**What is being asked:**
Repeat exactly, and only, the lines of the entries below from the one with "right elbow: (376, 515)" through the one with "left elbow: (337, 378)", both ends included.

(Collected data)
══════════
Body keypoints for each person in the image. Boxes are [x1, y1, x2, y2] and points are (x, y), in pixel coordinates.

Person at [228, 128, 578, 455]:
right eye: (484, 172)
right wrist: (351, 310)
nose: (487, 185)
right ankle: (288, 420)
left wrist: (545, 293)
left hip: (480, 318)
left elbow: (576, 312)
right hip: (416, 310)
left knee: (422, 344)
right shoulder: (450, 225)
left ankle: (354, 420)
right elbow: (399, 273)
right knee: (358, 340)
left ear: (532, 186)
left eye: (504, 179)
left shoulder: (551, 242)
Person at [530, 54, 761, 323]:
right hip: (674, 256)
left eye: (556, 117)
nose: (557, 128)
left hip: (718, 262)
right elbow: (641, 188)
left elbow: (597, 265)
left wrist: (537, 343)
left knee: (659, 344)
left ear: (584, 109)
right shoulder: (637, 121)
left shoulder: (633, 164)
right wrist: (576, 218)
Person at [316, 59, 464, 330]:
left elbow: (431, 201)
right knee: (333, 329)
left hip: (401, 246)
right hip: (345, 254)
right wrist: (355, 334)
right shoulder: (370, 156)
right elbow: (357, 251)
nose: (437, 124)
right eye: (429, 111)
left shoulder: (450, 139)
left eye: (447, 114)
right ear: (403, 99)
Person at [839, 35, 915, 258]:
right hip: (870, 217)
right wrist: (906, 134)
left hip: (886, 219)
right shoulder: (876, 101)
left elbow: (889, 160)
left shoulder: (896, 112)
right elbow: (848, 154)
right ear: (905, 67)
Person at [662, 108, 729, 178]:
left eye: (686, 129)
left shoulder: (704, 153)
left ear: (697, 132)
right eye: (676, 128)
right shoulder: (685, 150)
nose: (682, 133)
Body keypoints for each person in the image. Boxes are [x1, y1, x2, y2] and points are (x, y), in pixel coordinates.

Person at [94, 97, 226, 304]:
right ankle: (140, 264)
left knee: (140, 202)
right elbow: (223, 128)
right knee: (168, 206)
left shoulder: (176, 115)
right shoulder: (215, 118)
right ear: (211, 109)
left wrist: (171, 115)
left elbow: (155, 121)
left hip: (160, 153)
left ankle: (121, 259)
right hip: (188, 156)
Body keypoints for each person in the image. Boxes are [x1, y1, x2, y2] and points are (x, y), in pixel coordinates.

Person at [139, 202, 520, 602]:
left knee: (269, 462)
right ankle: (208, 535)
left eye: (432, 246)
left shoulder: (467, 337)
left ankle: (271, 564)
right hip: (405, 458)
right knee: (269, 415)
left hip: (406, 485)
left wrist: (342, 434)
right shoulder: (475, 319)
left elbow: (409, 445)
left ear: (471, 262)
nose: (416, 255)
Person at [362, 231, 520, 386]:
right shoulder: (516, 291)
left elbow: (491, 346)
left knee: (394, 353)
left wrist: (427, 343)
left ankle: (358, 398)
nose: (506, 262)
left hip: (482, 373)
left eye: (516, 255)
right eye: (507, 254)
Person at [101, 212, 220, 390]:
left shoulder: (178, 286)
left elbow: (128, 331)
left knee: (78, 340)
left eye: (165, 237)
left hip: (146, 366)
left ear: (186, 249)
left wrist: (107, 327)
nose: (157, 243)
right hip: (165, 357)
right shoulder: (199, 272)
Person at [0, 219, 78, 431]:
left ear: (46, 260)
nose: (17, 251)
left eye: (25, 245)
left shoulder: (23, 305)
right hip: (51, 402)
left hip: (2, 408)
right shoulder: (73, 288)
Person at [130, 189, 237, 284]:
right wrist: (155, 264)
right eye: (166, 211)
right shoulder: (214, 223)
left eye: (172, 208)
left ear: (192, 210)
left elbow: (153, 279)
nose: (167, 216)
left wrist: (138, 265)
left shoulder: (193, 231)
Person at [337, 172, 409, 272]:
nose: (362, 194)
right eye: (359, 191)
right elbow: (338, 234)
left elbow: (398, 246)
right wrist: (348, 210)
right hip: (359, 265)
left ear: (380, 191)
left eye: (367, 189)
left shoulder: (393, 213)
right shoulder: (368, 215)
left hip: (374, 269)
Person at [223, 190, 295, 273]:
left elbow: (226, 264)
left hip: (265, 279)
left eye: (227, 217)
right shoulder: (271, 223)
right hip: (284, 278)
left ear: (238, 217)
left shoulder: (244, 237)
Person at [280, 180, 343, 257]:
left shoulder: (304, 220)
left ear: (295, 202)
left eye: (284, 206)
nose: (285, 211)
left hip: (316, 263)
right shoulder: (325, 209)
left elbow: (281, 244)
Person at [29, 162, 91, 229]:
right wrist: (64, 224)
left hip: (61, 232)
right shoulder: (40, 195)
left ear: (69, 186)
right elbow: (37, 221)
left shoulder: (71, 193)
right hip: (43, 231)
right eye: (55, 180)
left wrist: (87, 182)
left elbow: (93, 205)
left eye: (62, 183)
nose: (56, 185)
══════════
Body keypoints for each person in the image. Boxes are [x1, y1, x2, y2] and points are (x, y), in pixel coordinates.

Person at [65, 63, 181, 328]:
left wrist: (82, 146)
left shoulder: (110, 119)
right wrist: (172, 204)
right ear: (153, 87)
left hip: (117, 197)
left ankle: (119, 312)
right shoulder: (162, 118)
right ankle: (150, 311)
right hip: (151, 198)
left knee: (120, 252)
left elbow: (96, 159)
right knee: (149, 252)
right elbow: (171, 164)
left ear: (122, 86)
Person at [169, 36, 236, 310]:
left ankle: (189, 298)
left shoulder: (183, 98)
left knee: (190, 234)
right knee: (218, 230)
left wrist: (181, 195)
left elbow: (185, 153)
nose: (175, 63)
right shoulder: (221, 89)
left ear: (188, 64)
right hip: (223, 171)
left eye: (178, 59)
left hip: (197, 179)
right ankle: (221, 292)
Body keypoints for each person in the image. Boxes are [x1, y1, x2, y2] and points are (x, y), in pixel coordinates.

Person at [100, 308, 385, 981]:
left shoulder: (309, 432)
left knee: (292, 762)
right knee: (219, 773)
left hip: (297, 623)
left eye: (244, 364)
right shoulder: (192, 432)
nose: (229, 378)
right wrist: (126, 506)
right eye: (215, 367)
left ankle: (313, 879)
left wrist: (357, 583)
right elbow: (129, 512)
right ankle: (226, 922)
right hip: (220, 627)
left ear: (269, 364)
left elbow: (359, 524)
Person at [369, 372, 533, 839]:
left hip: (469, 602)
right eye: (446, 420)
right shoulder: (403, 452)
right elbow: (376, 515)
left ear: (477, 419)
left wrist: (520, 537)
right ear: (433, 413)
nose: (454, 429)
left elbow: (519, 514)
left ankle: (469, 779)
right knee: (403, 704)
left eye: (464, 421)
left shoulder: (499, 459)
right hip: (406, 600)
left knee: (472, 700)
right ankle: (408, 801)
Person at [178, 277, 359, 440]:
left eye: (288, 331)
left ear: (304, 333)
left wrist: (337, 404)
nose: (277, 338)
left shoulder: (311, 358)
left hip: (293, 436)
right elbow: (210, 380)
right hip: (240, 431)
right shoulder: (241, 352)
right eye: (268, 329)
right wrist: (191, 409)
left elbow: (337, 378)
══════════
**Solution below:**
right elbow: (376, 515)
left ear: (477, 419)
left wrist: (520, 537)
right ear: (433, 413)
nose: (454, 429)
left elbow: (519, 514)
left ankle: (469, 779)
right knee: (403, 704)
left eye: (464, 421)
left shoulder: (499, 459)
right hip: (406, 600)
left knee: (472, 700)
right ankle: (408, 801)
Person at [178, 277, 359, 440]:
left eye: (288, 331)
left ear: (304, 333)
left wrist: (337, 404)
nose: (277, 338)
left shoulder: (311, 358)
left hip: (293, 436)
right elbow: (210, 380)
right hip: (240, 431)
right shoulder: (241, 352)
right eye: (268, 329)
right wrist: (191, 409)
left elbow: (337, 378)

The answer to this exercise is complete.